Not every lead you generate is "ready to buy," and some leads will absolutely never buy your product. In fact, only 25% of new leads could be considered sales-ready, and upwards of 25% are probably never going to buy from your business.
These facts create a question that must be answered: What do you do with the other 50 percent? The answer is simple. Manage those leads!
Nurtures leads that are not yet ready for sales contact.
Scores leads to identify those that are ready to buy.
Passes leads to sales people when the prospect is ready to buy.
Evaluates your leads to define a good lead.
If you are able to follow this lead management process, your customers will be better informed and your sales force will understand their needs, which will result in more sales.
So how do you conduct lead management correctly? Here are three tips to help you manage your leads.
1. Build Relationships With Your Leads
You should spend time building relationships, or nurturing your leads, before you send them along to your sales team. Many of the leads you capture are still gathering information to help them make a decision. If you can provide information to them about your products/services using the web, email, or social media, you can help to educate prospective customers.
There are three benefits when your lead management process nurtures leads and builds relationships:
The stronger your relationship, the more the prospect will trust you.
You will have a better understanding of your prospects’ needs.
When you get to know your lead, you will be better at scoring that lead when you get to that step of the lead management process.
2. Be a Thought Leader With Your Leads
Lead management and nurturing is about more than just touching base with a prospect with an email or phone call. It's not about just bothering them to see if they are ready to buy.
The sales process is becoming more complex, especially the business to business (B2B) sales process. This means your potential customers need your help to see the different aspects and variables with which they may not be familiar.

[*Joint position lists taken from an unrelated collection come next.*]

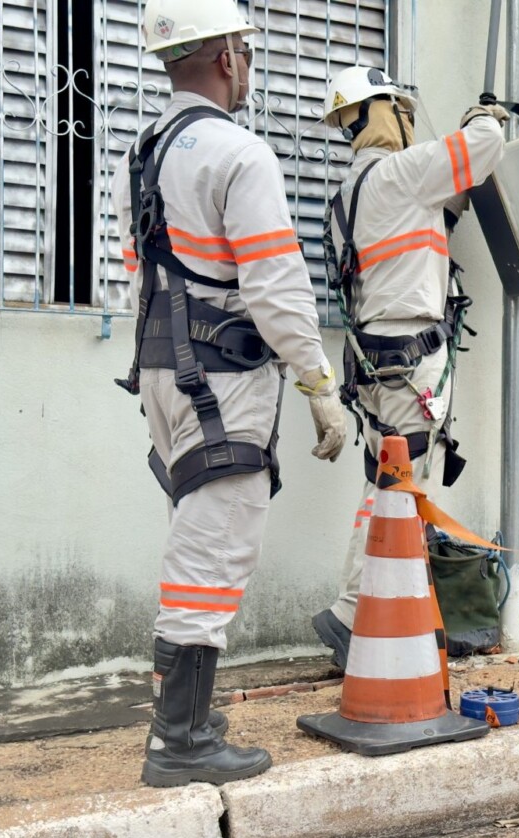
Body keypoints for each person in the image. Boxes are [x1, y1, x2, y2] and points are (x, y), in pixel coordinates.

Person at [112, 0, 347, 787]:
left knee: (196, 532)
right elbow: (276, 284)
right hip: (221, 376)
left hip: (163, 371)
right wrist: (318, 383)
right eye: (245, 50)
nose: (248, 64)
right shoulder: (238, 152)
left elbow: (139, 273)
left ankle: (190, 716)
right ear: (224, 58)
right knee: (212, 548)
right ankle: (178, 739)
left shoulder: (143, 151)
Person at [310, 67, 507, 669]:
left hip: (376, 367)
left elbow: (435, 211)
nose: (409, 120)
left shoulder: (352, 192)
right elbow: (482, 148)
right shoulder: (400, 173)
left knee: (384, 483)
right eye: (401, 108)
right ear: (378, 112)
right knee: (397, 488)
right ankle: (354, 614)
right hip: (406, 364)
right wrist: (481, 119)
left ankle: (381, 610)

Therefore, if you share important information with them that will help to inform their decision before they ask for it, they will view you as a thought leader in your industry.
If you can demonstrate a high level of knowledge and expertise about your industry, you add value. This way, you are able to show that your product has value, and also that you are also able to add value to the relationship.
3. Know When the Lead is “Sales-Ready”
One of the important steps I mentioned above was scoring each lead to help you understand when they are ready to buy. This process involves taking a prospect and measuring his or her score against your ideal customer. Therefore, you need to develop a score that represents your ideal customer who is ready to buy before you are able to make any accurate comparisons.
Your marketing team also needs to work with your sales organization to develop a clear picture of your ideal lead. There are three criteria you should include when developing your ideal lead picture:
Demographic Data: Geographic location, company size, industry, position in organization, etc.
Lead Source Data: Knowledge of where the lead came from. Did they come from a search engine marketing campaign, a newspaper ad, or a cold call?
Behavioral Data: Knowledge of whether they visited your website or read your content marketing materials.
If you try to close a sale too quickly, you can lose the trust of that prospect or even lose the prospect altogether.
Lead management may sound simple, but it can get very complicated. And it gets even more complicated if your marketing efforts generate a lot of leads. Use this process and the three tips outlined above for lead management success.
Do you have a successful lead management system in place? What other tips would you suggest?